Showing posts with label Will Kimbrough. Show all posts
Showing posts with label Will Kimbrough. Show all posts

Apr 25, 2019

Album Review / Will Kimbrough / I Like It Down Here

By Trevor Balthazar

If you were to sit down with Will Kimbrough’s new album & simply glance over the track listing, you could surmise that this is a record of place. Titles like, “I Like It Down Here,” “Alabama (For Michael Donald),” and “When I Get to Memphis” make it abundantly clear that this album is going to be dealing in mostly southern matters.

The ever-consummate sideman, Kimbrough’s years of music with artists such as Rodney Crowell, Emmylou Harris, and Todd Snider are probably impossible not to mention. He’s done solo work, been in groups, written songs for others, produced albums for others, and more. But on I Like It Down Here, we find Kimbrough returning to a very natural version of himself and to a very familiar place, both geographically and emotionally.

The American south is full of things we all love—good music, good food, and good people. This beautiful trifecta is also riddled with bullets of extreme racism, crooked politics, and bad people. Unsurprisingly, Kimbrough’s album echoes these ideas throughout. The lead-off track, “Hey Trouble” is a minor groove about a man lost and, invariably, in trouble. With trouble as his companion throughout the journey, Kimbrough speaks in vaguely heartbroken blues lyrics about the lonesomeness and longing that accompanies a woman gone. If I wanted to wax poetic (or political), I’d tell you that the woman is a metaphor for hope—and that the man left behind is our country, having to deal with the hostile climate we find ourselves in today.
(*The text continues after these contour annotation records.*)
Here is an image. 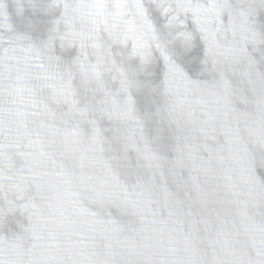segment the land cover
<instances>
[{
    "label": "water",
    "instance_id": "water-1",
    "mask_svg": "<svg viewBox=\"0 0 264 264\" xmlns=\"http://www.w3.org/2000/svg\"><path fill=\"white\" fill-rule=\"evenodd\" d=\"M0 264H264V0H0Z\"/></svg>",
    "mask_w": 264,
    "mask_h": 264
}]
</instances>
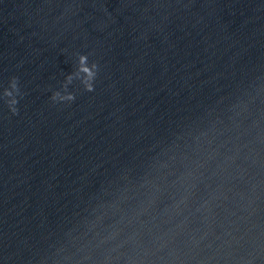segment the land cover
Returning a JSON list of instances; mask_svg holds the SVG:
<instances>
[{"label": "water", "instance_id": "water-1", "mask_svg": "<svg viewBox=\"0 0 264 264\" xmlns=\"http://www.w3.org/2000/svg\"><path fill=\"white\" fill-rule=\"evenodd\" d=\"M0 264H264V0H0Z\"/></svg>", "mask_w": 264, "mask_h": 264}, {"label": "clouds", "instance_id": "clouds-1", "mask_svg": "<svg viewBox=\"0 0 264 264\" xmlns=\"http://www.w3.org/2000/svg\"><path fill=\"white\" fill-rule=\"evenodd\" d=\"M80 62H81V71H83V72H85V73H87V75H88V78H89V80L94 76V73L92 72V71H90L87 67H83V65L85 64V62H86V57H81L80 58ZM93 68H95V65H93ZM86 87H87V90L88 91H92L93 89H92V85L90 84V83H87L86 84ZM57 97H59L61 100H63V99H68V100H72V99H74V97L73 96H71V95H69V96H67V97H60L59 96V93H56V94H54V96H53V100H55V99H57Z\"/></svg>", "mask_w": 264, "mask_h": 264}]
</instances>
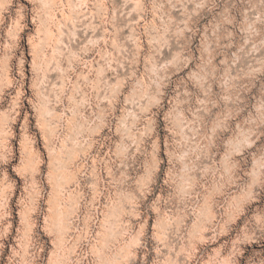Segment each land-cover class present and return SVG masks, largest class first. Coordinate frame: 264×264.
<instances>
[{
  "label": "clouds",
  "instance_id": "clouds-1",
  "mask_svg": "<svg viewBox=\"0 0 264 264\" xmlns=\"http://www.w3.org/2000/svg\"><path fill=\"white\" fill-rule=\"evenodd\" d=\"M9 22L5 139L21 125L39 163L0 201V264H264V0H0Z\"/></svg>",
  "mask_w": 264,
  "mask_h": 264
},
{
  "label": "rangeland",
  "instance_id": "rangeland-1",
  "mask_svg": "<svg viewBox=\"0 0 264 264\" xmlns=\"http://www.w3.org/2000/svg\"><path fill=\"white\" fill-rule=\"evenodd\" d=\"M16 27H18V25H16ZM16 27H14L11 22H9L7 28L0 30V40L3 41V48L5 50L9 49L10 47L7 41L9 39L13 41L16 39L14 35L15 31L17 30ZM20 69L21 60L18 56L4 55L3 52H0V95H3V92L1 93V91L5 90L4 85L6 84L7 77L15 78L16 80L20 79ZM16 91L17 90L6 91L5 95H7V98L5 96L6 99H4V102L0 105L1 128H4V121L9 118V114L11 113L12 115H14L12 110L11 98L15 96ZM10 132L14 134V137L11 142H9L8 140H4L0 143V158H3L6 151H13L16 155L17 160L20 161V166L17 167L16 171L14 172L9 169V173L7 176L0 174V201L6 199L5 193L13 191L14 181H18L19 190V180L21 176L28 170L35 171L36 166L39 163L38 160H34V156H37L38 153L33 152L31 134L21 125H15V127L10 129ZM2 134L6 137L9 135V132L6 131ZM20 143L22 146V150L20 149ZM38 194L39 193L36 190V186L33 183L30 186V191L28 193L30 200L35 202V198L36 196H38ZM211 200L212 197L206 198V202L202 206V209L205 215L215 216V209L210 206ZM246 200L247 194H242L239 198H230L227 200V202L224 204V208L222 209L223 218L220 219V217H216V219L220 220L221 231H223L225 225H230L240 219V215L243 208L245 207ZM15 211L18 217V222L23 223L26 228H30V220H39L40 226L41 228H43L44 220L47 217H42L36 208L29 206V204H27L25 201L18 199L13 200L14 224ZM45 211H49V209L46 208ZM0 214H3L2 203H0ZM153 223H155V220H153ZM190 223L191 227H197V224L195 222Z\"/></svg>",
  "mask_w": 264,
  "mask_h": 264
},
{
  "label": "bare ground",
  "instance_id": "bare-ground-1",
  "mask_svg": "<svg viewBox=\"0 0 264 264\" xmlns=\"http://www.w3.org/2000/svg\"><path fill=\"white\" fill-rule=\"evenodd\" d=\"M16 27V26H15ZM18 29V27H16ZM12 56H15V55H12ZM14 61V60H13ZM2 66V65H1ZM1 71V70H0ZM12 74V73H11ZM1 75V74H0ZM8 76V75H7ZM6 78V77H5ZM14 81H16L15 78H9L7 77L6 78V84L9 85V87H5L4 89L5 90H2L1 93L3 92V101L0 102V105L4 102V99L7 98V95L6 94V91H10V90H17L16 93H15V96L11 98V104H12V110H13V114H15V112L17 111L18 109V102H20V106H22V97H21V89H20V86L18 84H15ZM6 96V98H5ZM15 127V126H13ZM12 127V128H13ZM11 128V129H12ZM25 129V128H24ZM5 129L4 128H1V125H0V143L5 139V136L2 134V133H5ZM21 140V139H20ZM21 142V141H20ZM20 149L22 150V146H21V143H20Z\"/></svg>",
  "mask_w": 264,
  "mask_h": 264
}]
</instances>
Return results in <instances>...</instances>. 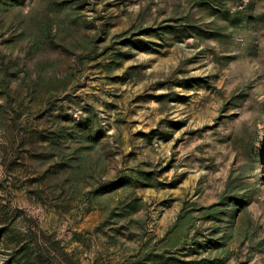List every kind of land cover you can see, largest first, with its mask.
<instances>
[{"label": "rangeland", "instance_id": "obj_1", "mask_svg": "<svg viewBox=\"0 0 264 264\" xmlns=\"http://www.w3.org/2000/svg\"><path fill=\"white\" fill-rule=\"evenodd\" d=\"M0 264H264V0H0Z\"/></svg>", "mask_w": 264, "mask_h": 264}]
</instances>
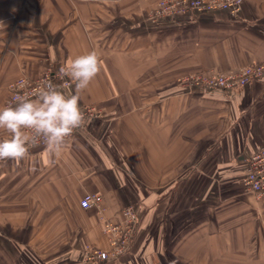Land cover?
<instances>
[{
    "label": "crops",
    "instance_id": "1",
    "mask_svg": "<svg viewBox=\"0 0 264 264\" xmlns=\"http://www.w3.org/2000/svg\"><path fill=\"white\" fill-rule=\"evenodd\" d=\"M157 1L0 0V106L20 76L92 50L103 63L79 102L100 115L59 157L40 145L35 171L0 161V264H264V195L242 186L264 146V78L226 91L179 81L263 62L264 0L154 20ZM87 194L113 222L137 212L118 260L85 259L108 248Z\"/></svg>",
    "mask_w": 264,
    "mask_h": 264
},
{
    "label": "clouds",
    "instance_id": "2",
    "mask_svg": "<svg viewBox=\"0 0 264 264\" xmlns=\"http://www.w3.org/2000/svg\"><path fill=\"white\" fill-rule=\"evenodd\" d=\"M0 22V28H3ZM103 63L95 50L77 55L59 69L63 86L44 80L33 91L15 95V102L0 106V130L7 133L0 139V161L30 162L33 148L44 145L49 157H59L74 131L83 126L85 116L80 107L81 94L102 71ZM27 80L16 87L25 89Z\"/></svg>",
    "mask_w": 264,
    "mask_h": 264
},
{
    "label": "built area",
    "instance_id": "3",
    "mask_svg": "<svg viewBox=\"0 0 264 264\" xmlns=\"http://www.w3.org/2000/svg\"><path fill=\"white\" fill-rule=\"evenodd\" d=\"M243 2L244 0H158L153 10H151L150 16L154 20H165L184 14L210 13L218 10L237 14ZM62 66L65 65L50 68L34 78L20 76L10 82L8 85L9 96L6 98L4 105L14 103L16 94L23 91H33L44 80H51L53 83L63 86L67 81L60 80L58 76L59 69ZM262 78H264V61L241 67L234 72H192L182 76L179 81L187 86L226 91ZM21 80H27L28 82L26 88L23 90L16 87ZM81 109L84 113L85 121L100 115V111L92 105L84 106ZM81 128L83 126L74 132ZM245 165L242 186L246 191L259 198L264 195V146L251 154L247 158ZM80 203L84 209L95 207L99 210L102 231L108 244L107 249L87 246L85 249V259L91 263H98L118 260L127 253L138 224V215L135 208L132 205L122 208L120 220L113 222L102 215L99 195L87 194L81 199Z\"/></svg>",
    "mask_w": 264,
    "mask_h": 264
}]
</instances>
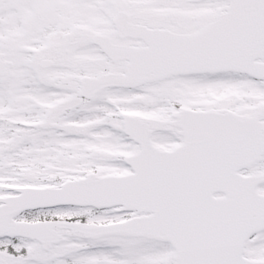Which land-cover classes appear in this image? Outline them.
Returning a JSON list of instances; mask_svg holds the SVG:
<instances>
[{"label":"snow or ice","instance_id":"obj_1","mask_svg":"<svg viewBox=\"0 0 264 264\" xmlns=\"http://www.w3.org/2000/svg\"><path fill=\"white\" fill-rule=\"evenodd\" d=\"M0 264H264V0H0Z\"/></svg>","mask_w":264,"mask_h":264}]
</instances>
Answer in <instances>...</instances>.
The most interesting lyrical content is delivered in the title track—a greasy creeper about a couple of trashy characters who, unmistakably enjoy their lives in the south. Rife with imagery and language that could be foreign to someone not from down there, the song and message sit in stark contrast to the following track, “Alabama (For Michael Donald)’—a gruesome recounting of the 1981 lynching of a young black man in Mobile, Alabama. These two songs not only define the album, but also the double-edged sword that many from the south have to lay down upon when speaking about where they’re from.


The rest of the album bounces around quite a bit, but has something for most tastes. “I’m Not Running Away” is a jangly pop anthem about getting away from it all; “Salt Water & Sand” is a lilting ode to the gulf shores, and “Anything Helps” is a mid-tempo jaunt about homelessness. 

Lyrically, the album has some bright spots of quirkiness (“I Like It Down Here,” “It’s A Sin”) but is mostly comprised of classic blues-based phrasing and generality—in my opinion, on purpose. Musically, Kimbrough is s fantastic producer and played a myriad of instruments on the album. The songs, though many may be sparse instrumentally, are tightly arranged and well-executed. There’s no over-playing, just tasty riffs and licks—which brings me back to southern food. 

This is an easy afternoon record. If you’ve got nothing to do, put it on and shuck some oysters, stew over a pot of dark gumbo, or crack a beer next to the barbecue pit and you too can ponder where you’re from and what that might mean to you.